Pope Francis said this call for solidarity was especially aimed at “people who are the most fragile, the sick and all who at this period find themselves without work or in grave difficulty due to the economic consequences of the pandemic and to women who have been subjected to domestic violence during these months of confinement.”
The pontiff also touched on the plight of children caught up by war, singling out victims in Syria, Yemen and Iraq in his Christmas message.
“On this day, when the word of God became a child, let us turn our gaze to the many, all too many, children worldwide, especially in Syria, Iraq and Yemen, who still pay the high price of war,” he said.
“May their faces touch the consciences of all men and women of good will, so that the causes of conflicts can be addressed and courageous efforts can be made to build a future of peace,” he said.
Pope Francis will make a historic visit to Iraq in March, the Vatican said Monday, the first ever by a pontiff and which will include a trip to the city of Mosul, a former jihadist stronghold.
The pope has long spoken of his desire to visit the Middle Eastern country, where two decades of conflict has taken a heavy toll on Christian communities.
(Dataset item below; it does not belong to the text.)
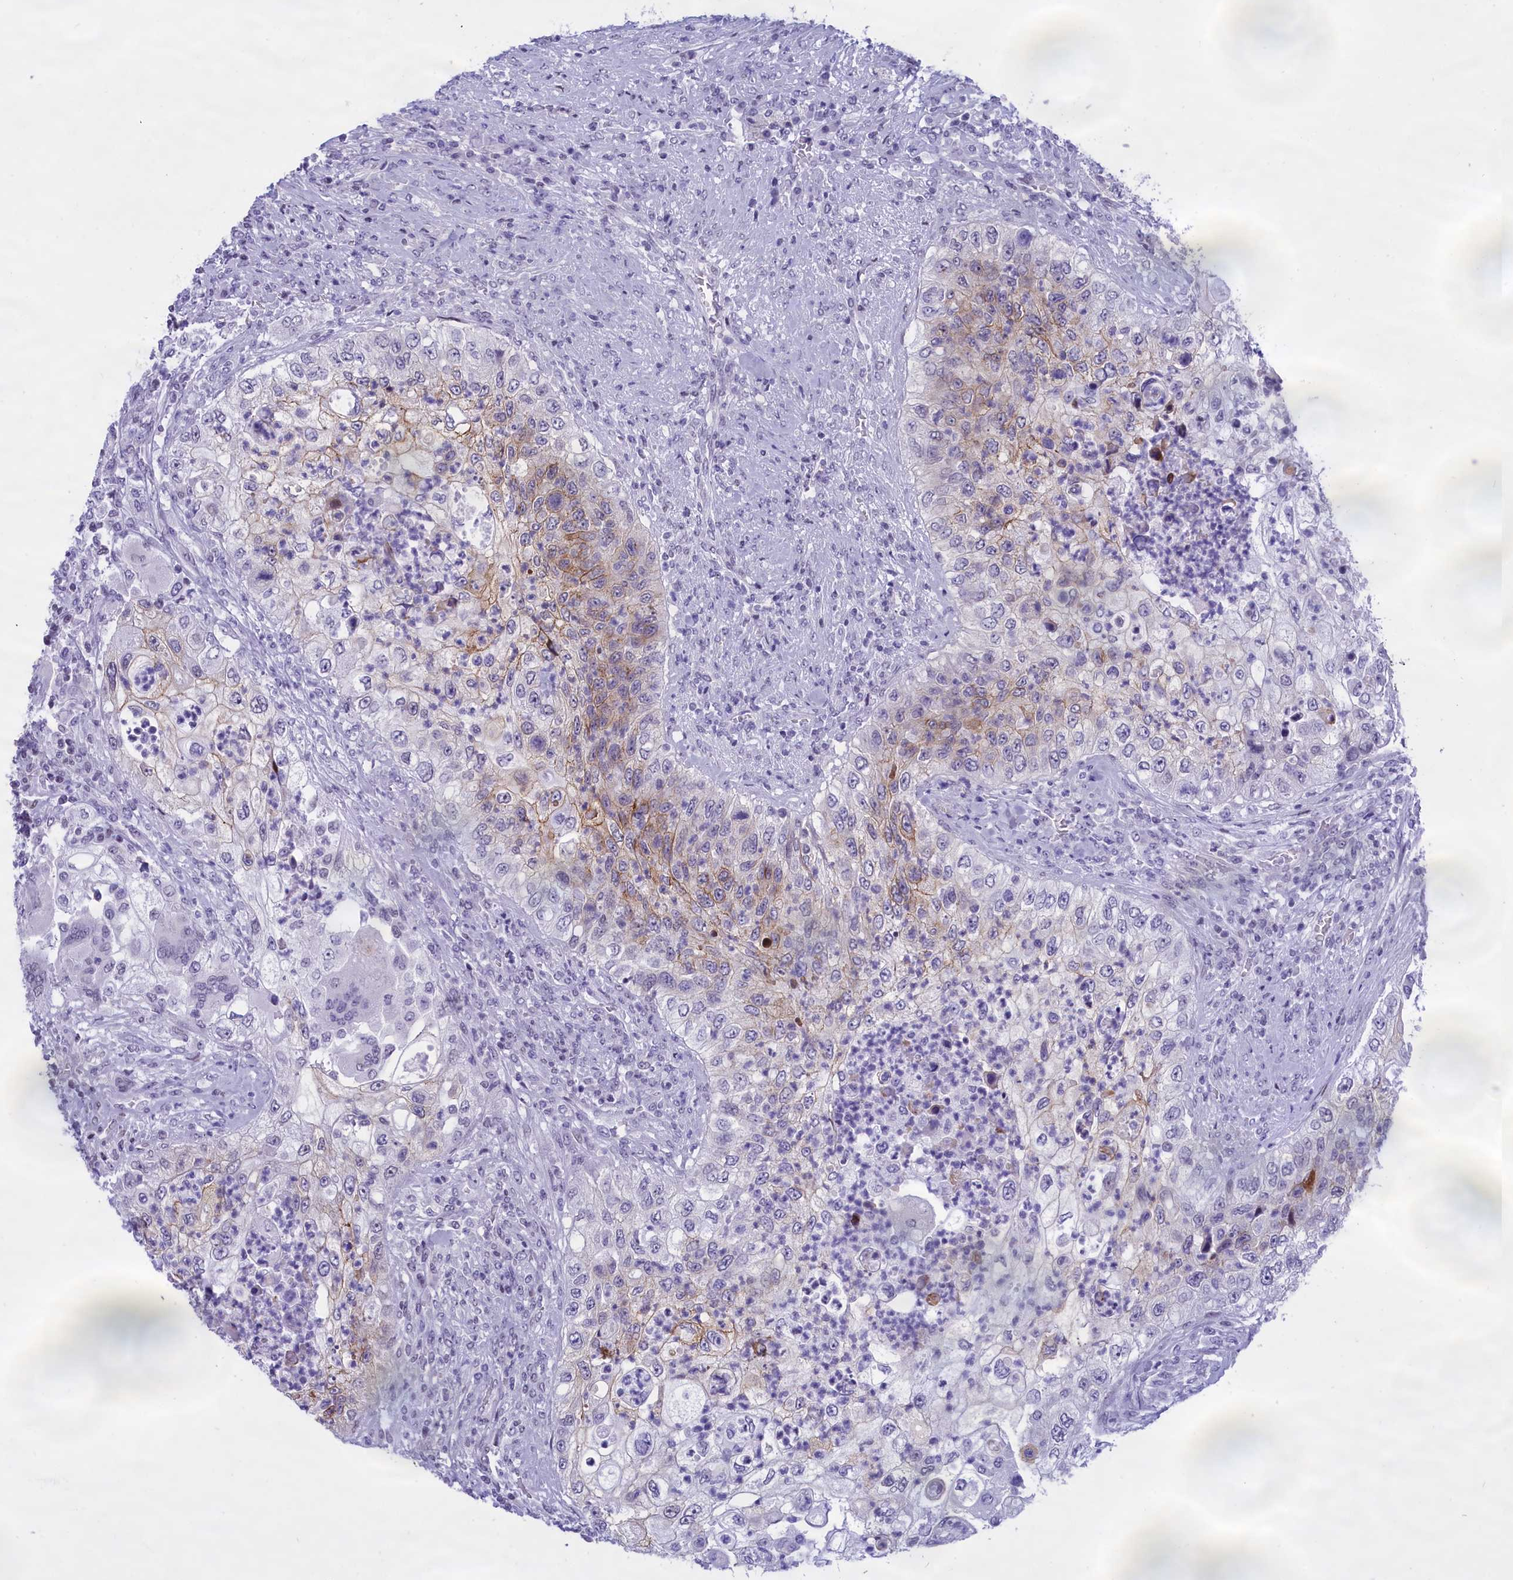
{"staining": {"intensity": "moderate", "quantity": "<25%", "location": "cytoplasmic/membranous"}, "tissue": "urothelial cancer", "cell_type": "Tumor cells", "image_type": "cancer", "snomed": [{"axis": "morphology", "description": "Urothelial carcinoma, High grade"}, {"axis": "topography", "description": "Urinary bladder"}], "caption": "There is low levels of moderate cytoplasmic/membranous expression in tumor cells of urothelial cancer, as demonstrated by immunohistochemical staining (brown color).", "gene": "SPIRE2", "patient": {"sex": "female", "age": 60}}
The Argentinian-born pope called for peace and reconciliation in Libya and Iraq, “particularly to the Yazidis, sorely tried by these last years of war.”
The pope’s Christmas Eve Mass at the Vatican also had to adapt due to the pandemic this year. The “midnight” mass was held several hours early to comply with Italy’s curfew rules, and the congregation was limited to a much smaller number of people than usual.